Zazdroszczę czasem swojej babci i mamie. Nie musiały wiedzieć, czym się różni mężczyzna metroseksualny od lumberseksualnego i jak poznać, czy przy tym wszystkim nie jest homoseksualny. Znaleźć wolnego heteryka to w dzisiejszych czasach wyzwanie. A znaleźć wolnego heteryka, który będzie inteligentny, wrażliwy, odpowiedzialny i... (w miejsce kropek wstaw ulubione cechy) — to już graniczy z cudem. 35 lat życia, z czego przynajmniej 15 przeznaczone na szukanie partnera idealnego. Kariera? Wzorowa. Sylwetka — wysportowana. Garderoba? Bez zarzutu. Czas na siłownię, kosmetyczkę, lunche, brunche i kino ze znajomymi? Zawsze. Pomysły na to, gdzie poznać ideał? Na wyczerpaniu. — Szukanie miłości czasami daje odwrotny efekt od zamierzonego — uważa Anna Kędzierska, psycholog i trenerka umiejętności psychospołecznych. — Jeśli idziesz ulicą, wypatrując wysokiego faceta w zielonej czapce, to na bank miniesz wielu innych sympatycznych, nie zwracając na nich uwagi. Albo na odwrót. Bywa, że poszukujący są jak myśliwi wychodzący na łów.
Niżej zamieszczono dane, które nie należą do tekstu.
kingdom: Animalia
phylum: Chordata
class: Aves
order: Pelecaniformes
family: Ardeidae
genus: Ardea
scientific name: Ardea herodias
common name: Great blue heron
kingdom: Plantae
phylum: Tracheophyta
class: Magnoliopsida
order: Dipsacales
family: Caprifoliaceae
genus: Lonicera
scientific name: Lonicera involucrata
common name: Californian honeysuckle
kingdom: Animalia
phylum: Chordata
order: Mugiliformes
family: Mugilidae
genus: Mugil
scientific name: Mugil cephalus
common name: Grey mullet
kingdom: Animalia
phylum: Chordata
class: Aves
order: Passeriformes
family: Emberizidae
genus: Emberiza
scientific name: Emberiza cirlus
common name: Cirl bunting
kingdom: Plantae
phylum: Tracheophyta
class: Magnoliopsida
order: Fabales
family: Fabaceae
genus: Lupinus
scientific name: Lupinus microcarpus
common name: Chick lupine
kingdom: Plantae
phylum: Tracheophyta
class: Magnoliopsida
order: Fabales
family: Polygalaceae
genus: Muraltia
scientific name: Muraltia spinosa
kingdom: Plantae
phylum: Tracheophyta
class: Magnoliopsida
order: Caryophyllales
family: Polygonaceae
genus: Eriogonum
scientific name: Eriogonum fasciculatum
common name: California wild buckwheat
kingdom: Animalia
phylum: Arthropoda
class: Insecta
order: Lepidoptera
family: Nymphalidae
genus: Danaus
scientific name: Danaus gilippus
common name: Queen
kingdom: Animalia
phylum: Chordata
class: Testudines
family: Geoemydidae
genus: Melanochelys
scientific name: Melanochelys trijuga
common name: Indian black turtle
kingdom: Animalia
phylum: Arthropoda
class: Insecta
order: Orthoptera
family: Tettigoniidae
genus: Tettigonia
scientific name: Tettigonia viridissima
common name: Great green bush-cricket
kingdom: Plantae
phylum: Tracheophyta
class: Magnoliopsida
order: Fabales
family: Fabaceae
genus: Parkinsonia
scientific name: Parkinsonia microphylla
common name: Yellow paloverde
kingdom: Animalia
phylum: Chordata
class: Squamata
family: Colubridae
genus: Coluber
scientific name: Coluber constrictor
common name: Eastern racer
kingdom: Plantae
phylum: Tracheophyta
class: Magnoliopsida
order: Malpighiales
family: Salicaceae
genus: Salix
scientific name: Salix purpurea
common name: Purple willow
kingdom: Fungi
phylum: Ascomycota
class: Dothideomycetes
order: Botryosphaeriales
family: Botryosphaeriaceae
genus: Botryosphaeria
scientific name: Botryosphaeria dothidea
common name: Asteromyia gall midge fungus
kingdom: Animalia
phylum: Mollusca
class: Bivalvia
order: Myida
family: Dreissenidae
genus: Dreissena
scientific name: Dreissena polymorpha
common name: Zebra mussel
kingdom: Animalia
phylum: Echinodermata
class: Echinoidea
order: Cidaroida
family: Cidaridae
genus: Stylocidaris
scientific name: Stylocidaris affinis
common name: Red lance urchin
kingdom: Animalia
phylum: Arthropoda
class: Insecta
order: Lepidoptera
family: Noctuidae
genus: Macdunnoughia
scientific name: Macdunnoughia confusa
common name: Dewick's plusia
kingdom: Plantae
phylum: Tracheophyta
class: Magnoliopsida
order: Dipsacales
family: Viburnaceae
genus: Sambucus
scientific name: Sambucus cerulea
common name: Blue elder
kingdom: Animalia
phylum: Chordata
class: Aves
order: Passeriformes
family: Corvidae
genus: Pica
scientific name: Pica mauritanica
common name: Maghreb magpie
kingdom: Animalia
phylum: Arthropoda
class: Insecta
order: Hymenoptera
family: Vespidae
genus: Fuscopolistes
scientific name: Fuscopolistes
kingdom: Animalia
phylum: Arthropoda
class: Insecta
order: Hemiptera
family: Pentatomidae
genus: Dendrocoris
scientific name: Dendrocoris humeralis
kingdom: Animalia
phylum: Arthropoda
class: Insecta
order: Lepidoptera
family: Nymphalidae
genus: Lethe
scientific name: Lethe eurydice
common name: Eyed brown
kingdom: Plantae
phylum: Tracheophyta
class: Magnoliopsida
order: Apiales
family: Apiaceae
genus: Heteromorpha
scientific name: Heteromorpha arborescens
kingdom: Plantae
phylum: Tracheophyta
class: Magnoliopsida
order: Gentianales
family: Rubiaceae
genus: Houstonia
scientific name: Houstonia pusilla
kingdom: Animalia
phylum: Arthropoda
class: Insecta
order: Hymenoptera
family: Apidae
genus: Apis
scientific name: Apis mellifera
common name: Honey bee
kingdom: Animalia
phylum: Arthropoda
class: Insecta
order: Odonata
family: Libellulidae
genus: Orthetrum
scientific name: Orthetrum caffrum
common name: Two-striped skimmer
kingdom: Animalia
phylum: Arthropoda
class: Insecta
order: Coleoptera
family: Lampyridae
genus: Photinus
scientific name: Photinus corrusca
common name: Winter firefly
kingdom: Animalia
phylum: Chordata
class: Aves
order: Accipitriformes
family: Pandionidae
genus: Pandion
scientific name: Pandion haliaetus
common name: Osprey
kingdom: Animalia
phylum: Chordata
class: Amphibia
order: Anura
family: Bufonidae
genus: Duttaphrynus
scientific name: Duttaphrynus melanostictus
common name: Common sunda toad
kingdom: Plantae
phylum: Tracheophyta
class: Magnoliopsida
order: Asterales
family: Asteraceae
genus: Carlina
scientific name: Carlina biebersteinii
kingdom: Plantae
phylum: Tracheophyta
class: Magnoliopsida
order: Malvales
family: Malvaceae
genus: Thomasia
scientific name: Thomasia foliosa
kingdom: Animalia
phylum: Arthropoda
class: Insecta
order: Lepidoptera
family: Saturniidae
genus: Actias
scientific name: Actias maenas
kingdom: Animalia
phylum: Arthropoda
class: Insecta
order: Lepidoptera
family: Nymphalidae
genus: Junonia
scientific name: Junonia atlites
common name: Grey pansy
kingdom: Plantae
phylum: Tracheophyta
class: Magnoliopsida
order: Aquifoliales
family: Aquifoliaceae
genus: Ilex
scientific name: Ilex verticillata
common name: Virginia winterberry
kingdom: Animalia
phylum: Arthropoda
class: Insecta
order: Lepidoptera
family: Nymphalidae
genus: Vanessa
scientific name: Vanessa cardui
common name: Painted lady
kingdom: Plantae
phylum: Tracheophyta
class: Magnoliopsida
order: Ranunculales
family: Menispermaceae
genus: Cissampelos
Strzelają do każdego, kto znajdzie się w zasięgu wzroku.

Umówmy się, nie zawsze są to celne strzały. Dlatego warto przypomnieć sobie zasadę, o której niestety wiele z nas zapomniało, spędzając większość czasu za biurkiem i przed komputerem. Miłość można też spotkać poza swoim kręgiem towarzyskim. Czy może się zdarzyć, że ty — tak, właśnie ty, miłośniczka japońskiego kina, Alice Munro i zdrowej żywności — zakochasz się bez pamięci w wielbicielu gier komputerowych, który uzna, że Houellebecq to nowy gatunek piwa? Cóż, szczęście nie zawsze ma oblicze chodzącego ideału, a szansy na to, że znajdziesz go na tym samym branżowym przyjęciu co ty, jest równie wiele jak realizmu w hicie „Nigdy w życiu".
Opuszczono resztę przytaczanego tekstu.